* _Task statement_
Print each entry again exactly as written, and keep the pictures out.
Study material section start
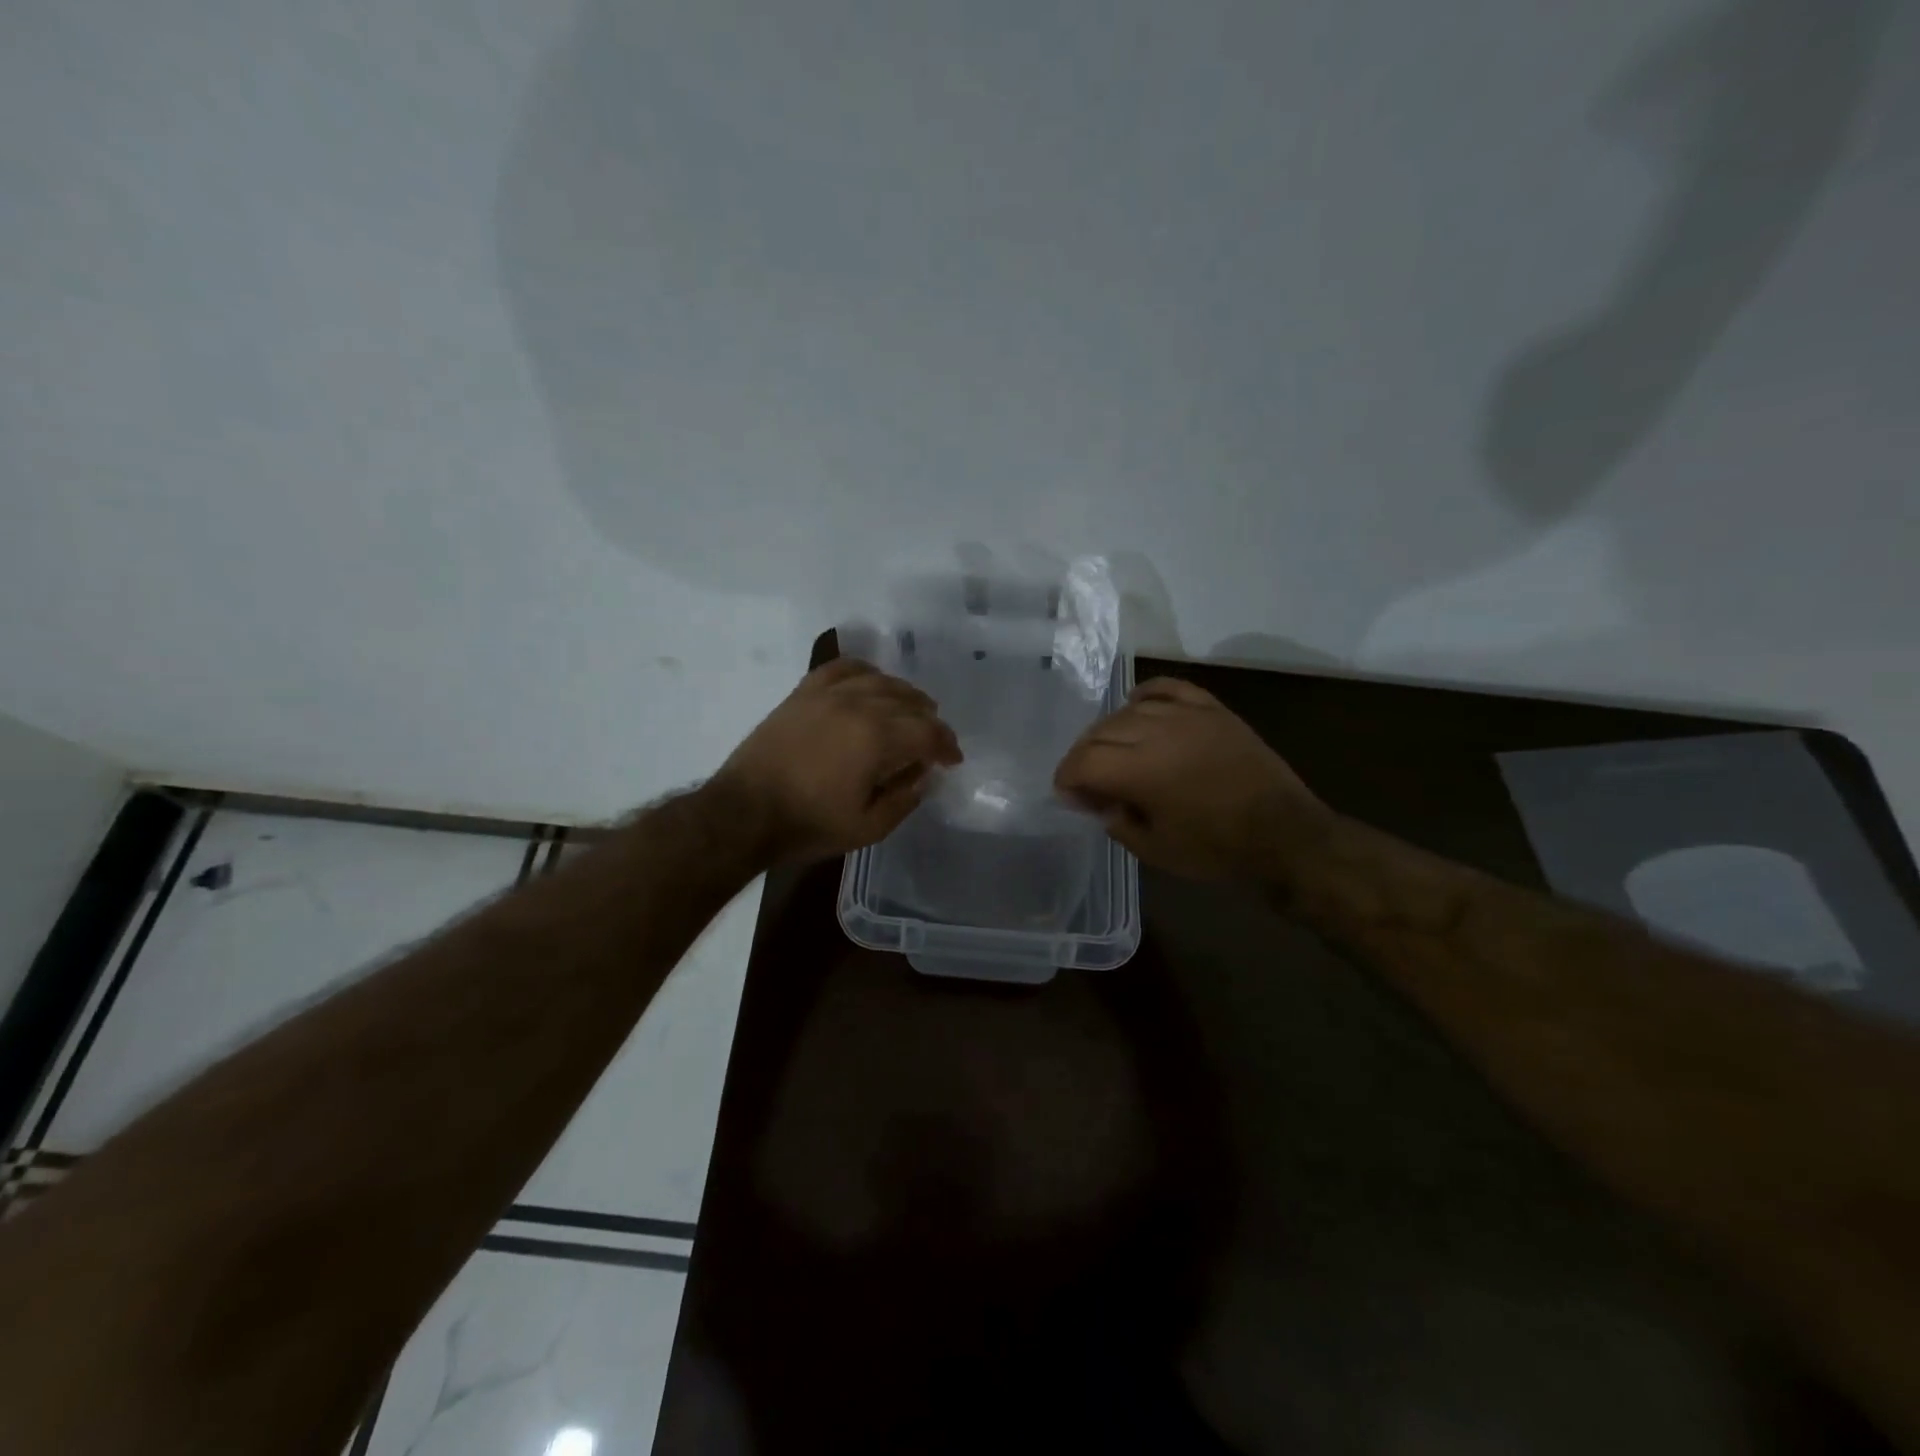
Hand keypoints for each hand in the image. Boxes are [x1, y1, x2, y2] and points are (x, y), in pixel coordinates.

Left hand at [714, 658, 962, 862]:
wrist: (744, 813)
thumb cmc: (808, 825)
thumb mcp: (867, 828)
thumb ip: (904, 799)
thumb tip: (923, 775)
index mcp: (877, 738)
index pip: (927, 732)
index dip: (946, 745)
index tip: (952, 760)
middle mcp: (858, 705)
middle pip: (908, 702)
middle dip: (929, 721)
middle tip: (934, 740)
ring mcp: (828, 695)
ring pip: (880, 680)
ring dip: (904, 694)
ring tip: (912, 708)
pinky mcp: (803, 693)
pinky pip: (841, 668)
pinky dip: (864, 671)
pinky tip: (871, 681)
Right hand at [1053, 676, 1327, 879]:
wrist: (1286, 836)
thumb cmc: (1217, 850)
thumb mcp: (1155, 850)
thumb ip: (1116, 821)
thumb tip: (1097, 801)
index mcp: (1142, 771)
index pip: (1084, 761)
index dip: (1067, 778)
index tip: (1068, 795)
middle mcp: (1159, 733)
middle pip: (1100, 731)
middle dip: (1084, 756)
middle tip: (1088, 781)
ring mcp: (1188, 715)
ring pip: (1129, 710)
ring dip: (1110, 731)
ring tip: (1113, 753)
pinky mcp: (1212, 709)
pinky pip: (1167, 689)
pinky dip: (1145, 696)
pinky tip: (1138, 708)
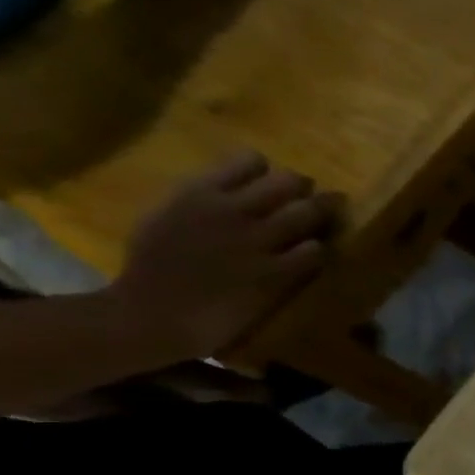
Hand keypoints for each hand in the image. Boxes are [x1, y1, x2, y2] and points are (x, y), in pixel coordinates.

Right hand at [110, 152, 337, 360]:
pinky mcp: (276, 273)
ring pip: (308, 213)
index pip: (251, 161)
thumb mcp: (166, 216)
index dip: (269, 172)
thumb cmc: (154, 267)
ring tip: (320, 226)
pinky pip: (314, 251)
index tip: (274, 183)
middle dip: (305, 190)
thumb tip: (236, 187)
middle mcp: (230, 210)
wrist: (154, 313)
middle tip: (312, 201)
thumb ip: (201, 199)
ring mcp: (256, 241)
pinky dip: (317, 252)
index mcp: (197, 192)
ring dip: (320, 218)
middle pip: (290, 182)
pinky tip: (311, 258)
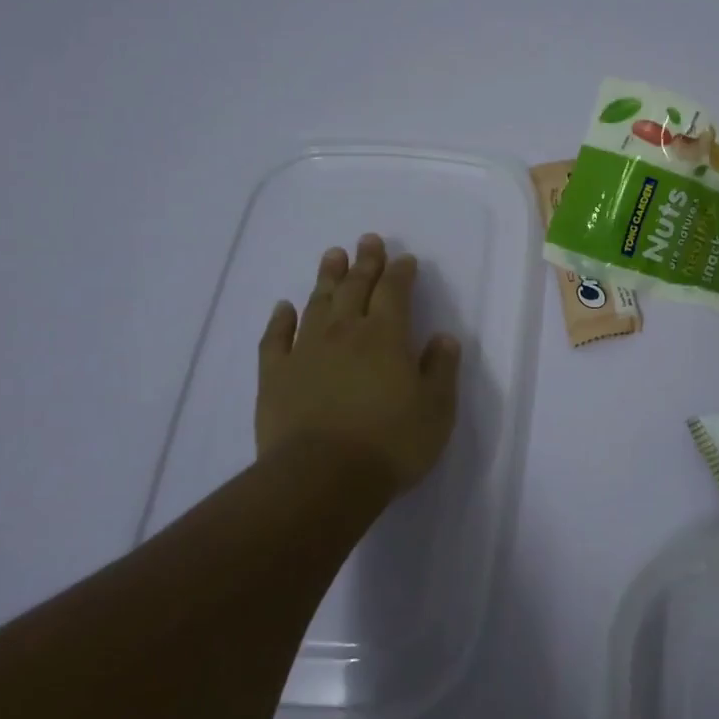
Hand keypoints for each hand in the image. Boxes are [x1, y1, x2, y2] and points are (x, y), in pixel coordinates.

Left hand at [256, 235, 463, 501]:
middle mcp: (345, 332)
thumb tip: (443, 337)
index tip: (405, 259)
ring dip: (327, 278)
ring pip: (317, 303)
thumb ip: (441, 369)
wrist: (321, 478)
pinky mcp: (275, 376)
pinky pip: (275, 338)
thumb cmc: (390, 443)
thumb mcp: (436, 409)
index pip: (395, 292)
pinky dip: (280, 319)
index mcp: (386, 336)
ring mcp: (306, 351)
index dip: (401, 273)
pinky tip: (283, 307)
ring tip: (332, 255)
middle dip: (365, 262)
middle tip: (367, 240)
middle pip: (356, 287)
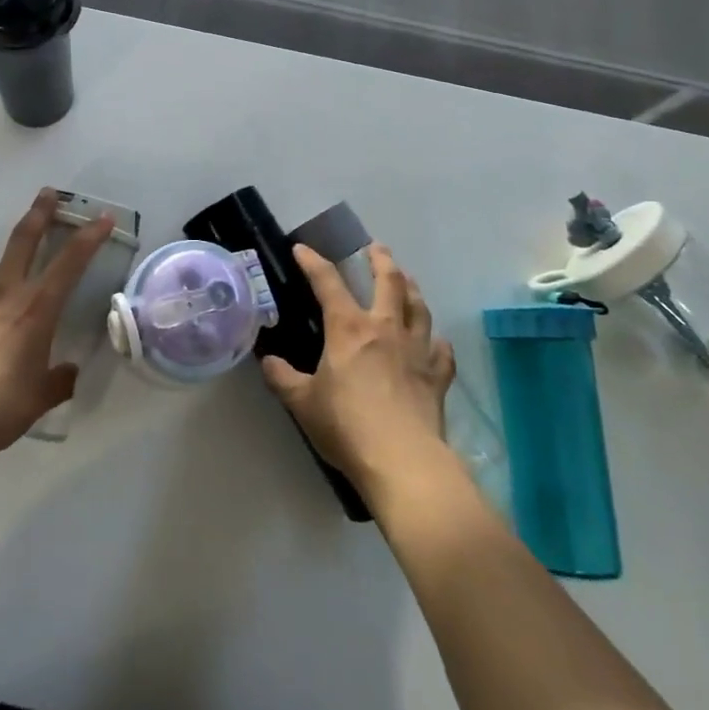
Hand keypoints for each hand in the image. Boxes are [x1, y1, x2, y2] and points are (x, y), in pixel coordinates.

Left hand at [0, 189, 113, 463]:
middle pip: (23, 240)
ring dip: (5, 259)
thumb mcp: (39, 398)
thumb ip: (58, 380)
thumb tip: (68, 372)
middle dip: (39, 213)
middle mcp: (5, 295)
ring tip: (11, 272)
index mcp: (36, 309)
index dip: (89, 237)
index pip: (69, 262)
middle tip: (48, 194)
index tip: (102, 217)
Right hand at [261, 243, 455, 502]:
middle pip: (389, 282)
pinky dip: (438, 343)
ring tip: (408, 280)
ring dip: (412, 289)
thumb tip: (267, 362)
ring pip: (419, 308)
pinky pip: (441, 352)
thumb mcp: (302, 403)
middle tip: (375, 248)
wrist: (402, 461)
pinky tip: (436, 343)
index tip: (302, 249)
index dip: (313, 262)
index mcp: (349, 328)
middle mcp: (385, 329)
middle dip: (381, 260)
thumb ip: (282, 378)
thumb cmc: (346, 426)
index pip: (328, 282)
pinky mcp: (437, 377)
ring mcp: (416, 351)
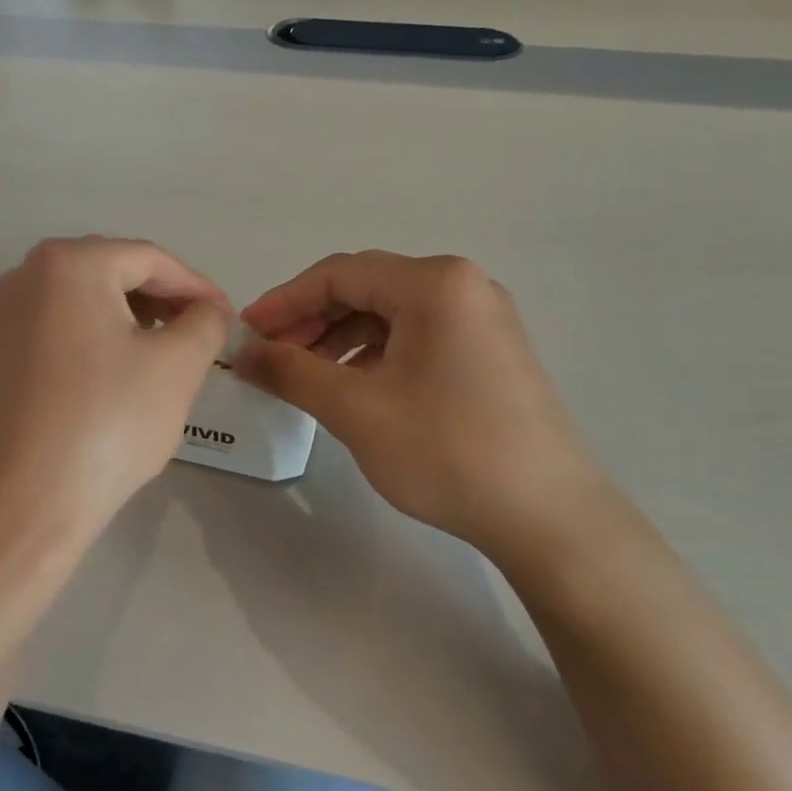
Study material section end
* _Written response_
Hand keypoints for each hand in the image. Boxes are [x1, y1, x2, y2] and points are (x, y), in pixel coordinates.

Left hand at [714, 658, 962, 862]:
wrist: (744, 813)
thumb cmc: (808, 825)
thumb mcp: (867, 828)
thumb ip: (904, 799)
thumb tip: (923, 775)
index mcp: (877, 738)
index pip: (927, 732)
index dip: (946, 745)
index tip: (952, 760)
middle mcp: (858, 705)
middle pip: (908, 702)
middle dip: (929, 721)
middle tip: (934, 740)
ring mcp: (828, 695)
ring pip: (880, 680)
ring dip: (904, 694)
ring tip: (912, 708)
pinky mcp: (803, 693)
pinky pip: (841, 668)
pinky dip: (864, 671)
pinky tip: (871, 681)
Right hand at [1053, 676, 1327, 879]:
wrist: (1286, 836)
thumb cmc: (1217, 850)
thumb mcp: (1155, 850)
thumb ip: (1116, 821)
thumb tip: (1097, 801)
index mcp: (1142, 771)
index pip: (1084, 761)
index dip: (1067, 778)
index tip: (1068, 795)
middle mcp: (1159, 733)
middle pip: (1100, 731)
middle dip: (1084, 756)
middle tip: (1088, 781)
ring mcp: (1188, 715)
ring pip: (1129, 710)
ring dip: (1110, 731)
ring tip: (1113, 753)
pinky mcp: (1212, 709)
pinky pip: (1167, 689)
pinky dip: (1145, 696)
pinky tip: (1138, 708)
Hand keypoints for each hand in the image. Boxes are [x1, y1, x2, y2] and points are (x, y), in pixel coordinates.

Right hand at [110, 152, 337, 360]:
pinky mcp: (276, 273)
ring pip: (308, 213)
index pip: (251, 161)
thumb mcp: (166, 216)
index dip: (269, 172)
thumb cmc: (154, 267)
ring tip: (320, 226)
pinky pip: (314, 251)
index tip: (274, 183)
middle dip: (305, 190)
thumb tip: (236, 187)
middle mcp: (230, 210)
wrist: (154, 313)
middle tip: (312, 201)
thumb ip: (201, 199)
ring mcp: (256, 241)
pinky dip: (317, 252)
index mcp: (197, 192)
ring dip: (320, 218)
middle pip: (290, 182)
pinky tip: (311, 258)
Hand keypoints for each hand in the image. Boxes are [x1, y1, x2, y2] and points are (x, y), in pixel coordinates.

Left hand at [256, 235, 463, 501]:
middle mcp: (345, 332)
thumb tip: (443, 337)
index tip: (405, 259)
ring dip: (327, 278)
ring pip: (317, 303)
thumb ip: (441, 369)
wrist: (321, 478)
pinky mcp: (275, 376)
pinky pip: (275, 338)
thumb cmc: (390, 443)
thumb mcp: (436, 409)
index pip: (395, 292)
pinky dip: (280, 319)
index mcp: (386, 336)
ring mcp: (306, 351)
index dip: (401, 273)
pinky tip: (283, 307)
ring tip: (332, 255)
middle dip: (365, 262)
middle tip: (367, 240)
middle pip: (356, 287)
Hand keypoints for each hand in the image. Boxes are [x1, y1, x2, y2] and points are (x, y), in pixel coordinates.

Left hand at [0, 189, 113, 463]:
middle pip: (23, 240)
ring dip: (5, 259)
thumb mcp: (39, 398)
thumb ip: (58, 380)
thumb tip: (68, 372)
middle dip: (39, 213)
middle mcp: (5, 295)
ring tip: (11, 272)
index mcp: (36, 309)
index dip: (89, 237)
index pip: (69, 262)
middle tip: (48, 194)
index tip: (102, 217)
Right hand at [261, 243, 455, 502]:
middle pip: (389, 282)
pinky dip: (438, 343)
ring tip: (408, 280)
ring dip: (412, 289)
thumb tip: (267, 362)
ring pip: (419, 308)
pinky pip: (441, 352)
thumb mcp: (302, 403)
middle tip: (375, 248)
wrist: (402, 461)
pinky tip: (436, 343)
index tip: (302, 249)
index dip: (313, 262)
index mcp: (349, 328)
middle mcp: (385, 329)
middle dip: (381, 260)
thumb ip: (282, 378)
thumb cmc: (346, 426)
index pip: (328, 282)
pinky mcp: (437, 377)
ring mcp: (416, 351)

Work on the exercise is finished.